Physical asset-linked projects will foster stability in DeFi
05:06, 28 January 2022
High profile decentralized finance (DeFi) protocols such as Aave and MakerDAO have seen significant bouts of volatility in recent weeks but a move away from purely digital underlying could provide stability in the future.
The recent collapse in crypto prices has captured the headlines but one knock-on effect has been in decentralized lending systems where users can trade, lend and borrow digital assets without using third parties.
Typically loans are over-collateralised and a liquidation process kicks in when the value of this collateral falls below a preset level. With ether currently trading at about $2,200, down from its all time high of about $4,800 this has resulted in record levels of liquidations on DeFi apps.
Mass liquidations in DeFi
However, according to Kirill Bensonoff, co-founder at DeFi real estate lender New Silver, as more physical assets get traded in decentralized ecosystems it will smooth over volatility in a sector that is still overwhelmingly linked to digital currencies.
“We saw recently that MakerDAO had mass liquidations and there was a lot of uncertainty, with the DAO stablecoin fluctuating 10%, plus or minus. So it didn’t always hold the US dollar one-to-one.”

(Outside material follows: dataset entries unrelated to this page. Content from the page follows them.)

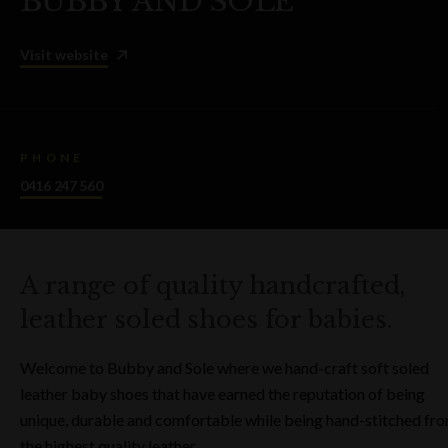
BUBBY AND SOLE
Visit website
PHONE
0416 247 560
A range of quality handcrafted,
leather soled shoes for babies.
Welcome to Bubby and Sole where we hand-craft soft soled
leather baby shoes that have earned the reputation of being
unique, durable and comfortable while being hand-stitched fr
the highest quality leather.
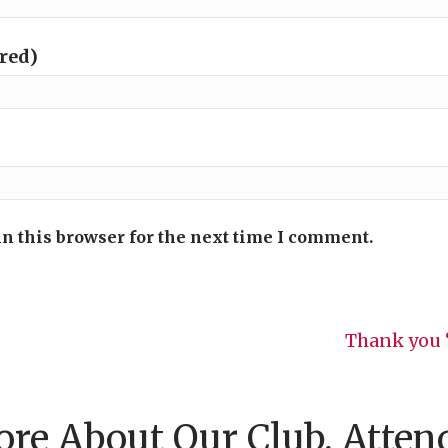
ired)
n this browser for the next time I comment.
Thank you 
re About Our Club, Atten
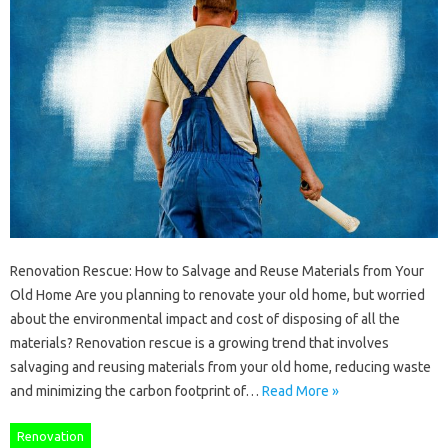
Renovation Rescue: How to Salvage and Reuse Materials from Your
Old Home Are you planning to renovate your old home, but worried
about the environmental impact and cost of disposing of all the
materials? Renovation rescue is a growing trend that involves
salvaging and reusing materials from your old home, reducing waste
and minimizing the carbon footprint of…
Read More »
Renovation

“So while New Silver’s main role is to enable faster borrowing and increase liquidity for the real estate sector it is also providing these protocols with more stable assets,” he tells Capital.com on a video call from the US.
Crypto assets dominate DeFi
Bensonoff concedes that generating greater stability will be a long-term process. Since its launch in the middle of 2021 the firm has accrued assets worth $25m and it is on course to achieve total assets under management of $100m by the end of 2022.

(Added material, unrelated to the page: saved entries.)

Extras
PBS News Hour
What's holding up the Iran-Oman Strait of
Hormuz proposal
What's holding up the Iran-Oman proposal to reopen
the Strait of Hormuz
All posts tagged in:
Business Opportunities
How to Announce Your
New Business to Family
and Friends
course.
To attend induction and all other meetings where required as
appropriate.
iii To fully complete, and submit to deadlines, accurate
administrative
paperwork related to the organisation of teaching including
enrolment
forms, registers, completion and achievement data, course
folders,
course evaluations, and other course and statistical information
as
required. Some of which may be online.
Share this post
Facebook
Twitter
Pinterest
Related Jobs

However, this is still a fraction of the total amount of digital assets currently traded in the DeFi sector.
“We are still some way from physical assets driving the DeFi sector. There’s currently somewhere between $10 and $15bn locked into the system and it’s 99.9% crypto. But if real world asset adoption continues in DeFi then at some point we should see less, less volatility. Absolutely.”
Capital.com has previously interviewed firms which are looking to tokenise real world assets such as property and paintings but New Silver’s business model works in reverse.
Loan origination
Essentially New Silver is an old-fashioned loan originator, which markets to real estate investors, underwrites loans and finances them with its own capital. Once the loan is financed instead of distributing to the traditional capital markets in the form of asset-backed securities (ABS) it instead turns to the DeFi sector.
It does this in partnership with DeFi real world asset specialist Centrifuge.
“After a loan is financed in the real world, we take it turned into a non-fungible token (NFT) with Centrifuge. Once it’s an NFT it’s on the blockchain that represents that particular loan, and it then can be added to a pool of loans, which investors can access.”
Just as a traditional ABS deal is divided into tranches, the loans are converted into tokens with different levels of risk which are minted on MakerDao.
Regulating stablecoins
“We have two different classes of tokens, a senior and a junior, which is similar in the way a mortgage-backed ABS is divided into a senior and a mezzanine tranche.”
US authorities are currently looking at regulating the stablecoin sector which MarkerDao is one of the leading players, but Bensonoff says that he does not anticipate that New Silver’s business model itself will come under the regulatory microscope.
The firm only accepts accredited investors, which in the US, where the firm is regulated, means people with an annual income in excess of $200,000 or a net worth over $1m.
And unlike many players the broader DeFi sector itself New Silver conducts know your customer and anti money laundering accreditation checks on all its counterparties.
Bringing trust to the system
In anycase Bensonoff says that an increased regulatory focus on stablecoins could benefit the DeFi sector.
“There’s a lot of talk about potentially regulating stablecoins such as USDC and DAO but probably some of those tokens have now gotten too large for regulators to ignore. But that’s not necessarily a bad thing.”
“I think. It’ll give people a peace of mind that, you know, when they’re when they USDC in their digital wallet that it’s actually backed one-to-one by US dollars, and that regulators are overseeing that this is the case.”
“That will bring more trust to the system, which in turn will entice more institutional investors to market and create further liquidity.”